◆ **INSTRUCTION**
Would you return the lines between the one holding "nickel-cadmium battery of" and the one holding "Our Service Package Includes", inclusive, and only those, exactly as they stand in the listing below?
═════ AVAILABLE RECORDS
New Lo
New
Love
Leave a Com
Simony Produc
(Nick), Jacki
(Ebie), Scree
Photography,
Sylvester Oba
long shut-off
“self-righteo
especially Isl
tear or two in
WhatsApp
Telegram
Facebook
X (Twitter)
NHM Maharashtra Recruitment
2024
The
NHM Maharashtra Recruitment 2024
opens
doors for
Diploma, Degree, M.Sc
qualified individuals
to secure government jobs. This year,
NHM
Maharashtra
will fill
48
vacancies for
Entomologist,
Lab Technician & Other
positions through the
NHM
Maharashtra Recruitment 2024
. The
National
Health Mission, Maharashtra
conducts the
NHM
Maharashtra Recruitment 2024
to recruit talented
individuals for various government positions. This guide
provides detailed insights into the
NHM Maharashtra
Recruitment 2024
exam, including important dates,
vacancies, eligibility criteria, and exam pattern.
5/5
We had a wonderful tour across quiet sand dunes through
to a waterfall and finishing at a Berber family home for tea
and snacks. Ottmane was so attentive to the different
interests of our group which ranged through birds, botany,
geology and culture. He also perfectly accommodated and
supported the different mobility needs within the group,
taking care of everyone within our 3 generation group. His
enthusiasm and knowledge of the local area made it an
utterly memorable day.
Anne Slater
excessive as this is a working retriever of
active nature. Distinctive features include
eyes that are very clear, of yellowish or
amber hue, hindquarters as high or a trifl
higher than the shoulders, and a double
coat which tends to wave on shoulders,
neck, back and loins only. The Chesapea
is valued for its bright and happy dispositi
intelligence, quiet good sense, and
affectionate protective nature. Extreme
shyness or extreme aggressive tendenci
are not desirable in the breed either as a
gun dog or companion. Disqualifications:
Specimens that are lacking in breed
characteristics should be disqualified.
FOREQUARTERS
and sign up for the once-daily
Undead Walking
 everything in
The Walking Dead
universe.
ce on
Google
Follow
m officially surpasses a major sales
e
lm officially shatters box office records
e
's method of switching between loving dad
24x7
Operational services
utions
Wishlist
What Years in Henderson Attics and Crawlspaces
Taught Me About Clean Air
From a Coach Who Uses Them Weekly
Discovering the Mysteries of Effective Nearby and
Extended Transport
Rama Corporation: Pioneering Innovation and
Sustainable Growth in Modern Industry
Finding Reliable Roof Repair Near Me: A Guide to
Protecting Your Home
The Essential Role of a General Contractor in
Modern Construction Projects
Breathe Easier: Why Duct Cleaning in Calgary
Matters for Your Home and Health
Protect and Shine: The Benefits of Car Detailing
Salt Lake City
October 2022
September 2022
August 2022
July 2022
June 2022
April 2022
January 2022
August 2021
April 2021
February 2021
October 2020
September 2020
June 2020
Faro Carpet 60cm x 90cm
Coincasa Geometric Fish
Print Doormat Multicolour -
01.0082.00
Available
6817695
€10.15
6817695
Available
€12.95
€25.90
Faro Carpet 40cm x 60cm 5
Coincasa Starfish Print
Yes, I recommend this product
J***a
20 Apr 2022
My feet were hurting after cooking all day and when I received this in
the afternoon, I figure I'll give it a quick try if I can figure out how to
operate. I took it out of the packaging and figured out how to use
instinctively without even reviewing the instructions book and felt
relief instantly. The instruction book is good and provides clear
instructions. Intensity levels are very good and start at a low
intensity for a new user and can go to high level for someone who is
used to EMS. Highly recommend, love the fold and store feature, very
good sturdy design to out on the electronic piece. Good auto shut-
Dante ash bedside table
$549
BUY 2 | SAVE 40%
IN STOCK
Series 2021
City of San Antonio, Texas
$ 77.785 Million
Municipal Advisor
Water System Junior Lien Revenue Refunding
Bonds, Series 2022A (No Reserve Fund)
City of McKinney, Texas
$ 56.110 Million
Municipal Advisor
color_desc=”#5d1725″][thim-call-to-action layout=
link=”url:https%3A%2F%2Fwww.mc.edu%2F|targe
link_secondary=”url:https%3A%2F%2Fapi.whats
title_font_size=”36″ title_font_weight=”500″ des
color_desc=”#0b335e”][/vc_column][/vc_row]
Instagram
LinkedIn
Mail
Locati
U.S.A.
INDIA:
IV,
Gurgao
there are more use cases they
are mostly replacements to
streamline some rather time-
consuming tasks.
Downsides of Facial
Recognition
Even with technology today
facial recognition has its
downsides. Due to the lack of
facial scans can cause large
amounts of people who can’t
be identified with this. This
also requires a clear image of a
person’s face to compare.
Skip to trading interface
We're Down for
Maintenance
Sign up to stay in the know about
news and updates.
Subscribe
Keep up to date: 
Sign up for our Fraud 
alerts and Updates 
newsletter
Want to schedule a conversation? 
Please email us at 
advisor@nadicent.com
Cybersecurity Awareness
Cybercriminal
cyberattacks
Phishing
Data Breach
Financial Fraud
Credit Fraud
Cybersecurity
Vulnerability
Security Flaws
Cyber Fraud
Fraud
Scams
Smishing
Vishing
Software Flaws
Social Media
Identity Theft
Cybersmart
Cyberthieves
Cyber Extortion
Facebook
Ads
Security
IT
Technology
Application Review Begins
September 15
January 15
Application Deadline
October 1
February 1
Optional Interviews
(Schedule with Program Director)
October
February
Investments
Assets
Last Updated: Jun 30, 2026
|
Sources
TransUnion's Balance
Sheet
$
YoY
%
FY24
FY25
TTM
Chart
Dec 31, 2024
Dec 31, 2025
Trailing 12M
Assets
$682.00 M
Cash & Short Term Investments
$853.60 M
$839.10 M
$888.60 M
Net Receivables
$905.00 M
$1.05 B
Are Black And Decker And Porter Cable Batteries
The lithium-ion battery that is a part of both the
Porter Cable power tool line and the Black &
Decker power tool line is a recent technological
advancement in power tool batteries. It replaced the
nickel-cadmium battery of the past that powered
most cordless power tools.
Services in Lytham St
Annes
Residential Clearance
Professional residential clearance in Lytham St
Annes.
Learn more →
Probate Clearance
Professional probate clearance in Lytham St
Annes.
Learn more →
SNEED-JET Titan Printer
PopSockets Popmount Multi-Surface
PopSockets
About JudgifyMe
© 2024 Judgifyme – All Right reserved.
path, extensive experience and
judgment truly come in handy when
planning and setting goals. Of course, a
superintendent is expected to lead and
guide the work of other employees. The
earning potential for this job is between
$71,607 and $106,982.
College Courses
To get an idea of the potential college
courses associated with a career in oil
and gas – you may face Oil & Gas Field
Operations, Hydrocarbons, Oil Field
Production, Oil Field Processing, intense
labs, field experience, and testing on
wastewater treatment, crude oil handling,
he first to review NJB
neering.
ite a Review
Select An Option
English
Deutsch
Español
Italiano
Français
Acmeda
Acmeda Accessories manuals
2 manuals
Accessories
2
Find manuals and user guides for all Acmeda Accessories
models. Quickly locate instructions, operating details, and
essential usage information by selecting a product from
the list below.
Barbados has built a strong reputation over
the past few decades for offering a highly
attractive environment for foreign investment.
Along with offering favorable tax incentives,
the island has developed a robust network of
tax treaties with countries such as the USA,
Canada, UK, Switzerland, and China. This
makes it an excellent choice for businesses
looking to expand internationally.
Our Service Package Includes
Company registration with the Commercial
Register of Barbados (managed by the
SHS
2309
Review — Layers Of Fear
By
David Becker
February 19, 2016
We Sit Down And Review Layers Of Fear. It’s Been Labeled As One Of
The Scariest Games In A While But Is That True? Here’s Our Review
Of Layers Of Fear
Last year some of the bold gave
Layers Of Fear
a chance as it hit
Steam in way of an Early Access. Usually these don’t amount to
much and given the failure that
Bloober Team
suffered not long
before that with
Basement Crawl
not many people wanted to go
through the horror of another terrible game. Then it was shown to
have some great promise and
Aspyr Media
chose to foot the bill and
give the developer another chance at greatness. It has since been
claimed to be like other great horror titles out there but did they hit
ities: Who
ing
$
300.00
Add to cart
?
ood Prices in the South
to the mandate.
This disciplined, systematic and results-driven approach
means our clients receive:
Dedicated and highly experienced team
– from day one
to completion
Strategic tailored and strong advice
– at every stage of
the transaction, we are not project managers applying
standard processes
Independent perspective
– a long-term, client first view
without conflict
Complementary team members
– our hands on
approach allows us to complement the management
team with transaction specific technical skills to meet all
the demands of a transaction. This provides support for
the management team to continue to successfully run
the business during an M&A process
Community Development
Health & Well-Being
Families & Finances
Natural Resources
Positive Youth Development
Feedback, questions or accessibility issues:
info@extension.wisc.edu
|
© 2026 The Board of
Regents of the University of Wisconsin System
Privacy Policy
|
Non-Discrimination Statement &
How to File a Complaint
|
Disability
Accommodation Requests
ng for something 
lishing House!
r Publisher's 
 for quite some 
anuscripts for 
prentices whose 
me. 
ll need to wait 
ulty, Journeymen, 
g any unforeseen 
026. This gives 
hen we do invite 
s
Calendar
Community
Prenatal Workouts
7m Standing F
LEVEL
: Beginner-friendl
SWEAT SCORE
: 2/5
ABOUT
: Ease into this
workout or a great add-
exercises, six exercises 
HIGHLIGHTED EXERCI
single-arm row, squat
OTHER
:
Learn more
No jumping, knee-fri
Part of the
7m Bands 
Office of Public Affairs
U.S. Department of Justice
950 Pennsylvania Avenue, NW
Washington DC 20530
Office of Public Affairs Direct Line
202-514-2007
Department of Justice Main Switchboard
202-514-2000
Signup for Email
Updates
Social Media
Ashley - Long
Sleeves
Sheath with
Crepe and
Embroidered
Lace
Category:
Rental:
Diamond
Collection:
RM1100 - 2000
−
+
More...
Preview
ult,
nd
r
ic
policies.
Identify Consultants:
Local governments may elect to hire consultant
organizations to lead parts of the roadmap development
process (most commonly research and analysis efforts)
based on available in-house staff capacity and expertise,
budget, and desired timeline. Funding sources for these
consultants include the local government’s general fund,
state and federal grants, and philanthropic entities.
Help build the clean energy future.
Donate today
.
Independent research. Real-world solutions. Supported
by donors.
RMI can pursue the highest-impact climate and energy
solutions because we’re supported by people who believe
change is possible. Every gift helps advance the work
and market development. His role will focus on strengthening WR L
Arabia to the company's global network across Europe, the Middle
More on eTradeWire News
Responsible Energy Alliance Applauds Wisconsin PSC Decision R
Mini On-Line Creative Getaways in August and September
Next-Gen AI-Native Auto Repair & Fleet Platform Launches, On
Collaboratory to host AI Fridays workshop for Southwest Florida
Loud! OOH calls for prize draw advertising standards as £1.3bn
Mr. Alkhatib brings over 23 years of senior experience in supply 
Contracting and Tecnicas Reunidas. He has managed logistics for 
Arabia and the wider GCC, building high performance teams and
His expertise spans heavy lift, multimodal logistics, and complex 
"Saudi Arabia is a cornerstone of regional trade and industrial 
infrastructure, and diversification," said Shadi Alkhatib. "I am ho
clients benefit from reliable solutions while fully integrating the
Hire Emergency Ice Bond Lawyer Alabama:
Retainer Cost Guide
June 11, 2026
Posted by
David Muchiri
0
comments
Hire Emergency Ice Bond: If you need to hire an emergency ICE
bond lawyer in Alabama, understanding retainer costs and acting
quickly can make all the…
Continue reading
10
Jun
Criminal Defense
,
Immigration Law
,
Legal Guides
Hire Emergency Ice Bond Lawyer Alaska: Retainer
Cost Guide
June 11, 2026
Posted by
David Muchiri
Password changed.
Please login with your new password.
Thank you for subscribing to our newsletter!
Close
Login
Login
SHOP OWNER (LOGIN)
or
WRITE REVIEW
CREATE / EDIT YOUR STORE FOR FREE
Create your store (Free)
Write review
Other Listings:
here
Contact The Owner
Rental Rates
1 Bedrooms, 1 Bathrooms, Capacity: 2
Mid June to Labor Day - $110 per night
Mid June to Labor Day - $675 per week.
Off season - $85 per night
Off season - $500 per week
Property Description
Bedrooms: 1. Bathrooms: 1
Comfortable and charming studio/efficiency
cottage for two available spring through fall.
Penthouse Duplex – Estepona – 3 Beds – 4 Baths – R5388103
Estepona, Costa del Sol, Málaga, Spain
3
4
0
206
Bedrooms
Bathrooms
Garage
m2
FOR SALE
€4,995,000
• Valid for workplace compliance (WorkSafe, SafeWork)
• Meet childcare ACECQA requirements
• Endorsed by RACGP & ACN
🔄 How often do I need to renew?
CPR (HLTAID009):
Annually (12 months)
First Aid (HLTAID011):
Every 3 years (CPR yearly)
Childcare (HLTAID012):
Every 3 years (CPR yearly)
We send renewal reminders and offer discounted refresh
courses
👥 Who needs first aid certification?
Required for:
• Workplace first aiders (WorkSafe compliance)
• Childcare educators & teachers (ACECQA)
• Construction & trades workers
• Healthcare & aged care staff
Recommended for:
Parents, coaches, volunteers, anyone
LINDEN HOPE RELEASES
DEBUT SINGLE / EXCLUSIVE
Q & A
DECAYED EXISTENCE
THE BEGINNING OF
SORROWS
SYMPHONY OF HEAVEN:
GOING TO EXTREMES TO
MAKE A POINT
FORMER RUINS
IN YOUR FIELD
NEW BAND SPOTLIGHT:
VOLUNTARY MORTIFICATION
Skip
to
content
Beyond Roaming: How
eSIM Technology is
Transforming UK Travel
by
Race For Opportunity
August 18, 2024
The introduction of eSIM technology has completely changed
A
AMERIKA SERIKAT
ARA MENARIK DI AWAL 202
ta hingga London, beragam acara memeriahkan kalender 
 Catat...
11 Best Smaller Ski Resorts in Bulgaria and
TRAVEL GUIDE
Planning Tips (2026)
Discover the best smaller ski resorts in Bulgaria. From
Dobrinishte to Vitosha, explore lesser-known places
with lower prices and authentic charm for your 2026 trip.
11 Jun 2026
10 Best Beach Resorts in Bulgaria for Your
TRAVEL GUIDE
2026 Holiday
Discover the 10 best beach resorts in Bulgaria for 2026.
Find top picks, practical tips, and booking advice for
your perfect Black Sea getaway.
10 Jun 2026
══════════
◆ **FINAL ANSWER**
nickel-cadmium battery of the past that powered
most cordless power tools.
Services in Lytham St
Annes
Residential Clearance
Professional residential clearance in Lytham St
Annes.
Learn more →
Probate Clearance
Professional probate clearance in Lytham St
Annes.
Learn more →
SNEED-JET Titan Printer
PopSockets Popmount Multi-Surface
PopSockets
About JudgifyMe
© 2024 Judgifyme – All Right reserved.
path, extensive experience and
judgment truly come in handy when
planning and setting goals. Of course, a
superintendent is expected to lead and
guide the work of other employees. The
earning potential for this job is between
$71,607 and $106,982.
College Courses
To get an idea of the potential college
courses associated with a career in oil
and gas – you may face Oil & Gas Field
Operations, Hydrocarbons, Oil Field
Production, Oil Field Processing, intense
labs, field experience, and testing on
wastewater treatment, crude oil handling,
he first to review NJB
neering.
ite a Review
Select An Option
English
Deutsch
Español
Italiano
Français
Acmeda
Acmeda Accessories manuals
2 manuals
Accessories
2
Find manuals and user guides for all Acmeda Accessories
models. Quickly locate instructions, operating details, and
essential usage information by selecting a product from
the list below.
Barbados has built a strong reputation over
the past few decades for offering a highly
attractive environment for foreign investment.
Along with offering favorable tax incentives,
the island has developed a robust network of
tax treaties with countries such as the USA,
Canada, UK, Switzerland, and China. This
makes it an excellent choice for businesses
looking to expand internationally.
Our Service Package Includes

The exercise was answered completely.